**What this task involves**. Your reply must be one number: the count of lines in the data below that contain "index".

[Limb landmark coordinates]
********************

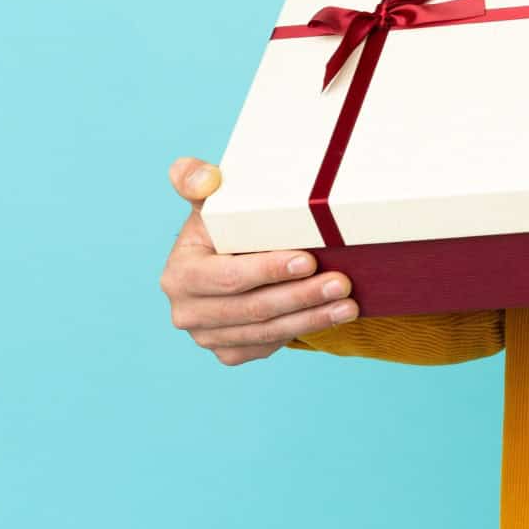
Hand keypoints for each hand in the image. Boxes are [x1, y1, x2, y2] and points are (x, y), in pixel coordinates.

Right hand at [158, 155, 359, 365]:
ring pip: (266, 331)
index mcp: (180, 274)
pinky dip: (303, 330)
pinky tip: (332, 316)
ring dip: (311, 318)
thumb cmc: (226, 226)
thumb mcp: (214, 201)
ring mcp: (207, 336)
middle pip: (252, 309)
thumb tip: (207, 177)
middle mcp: (187, 311)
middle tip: (342, 283)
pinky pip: (268, 346)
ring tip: (348, 305)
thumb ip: (198, 181)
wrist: (229, 259)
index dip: (268, 270)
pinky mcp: (229, 351)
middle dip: (301, 296)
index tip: (308, 261)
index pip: (228, 277)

********************

**Reply**. 4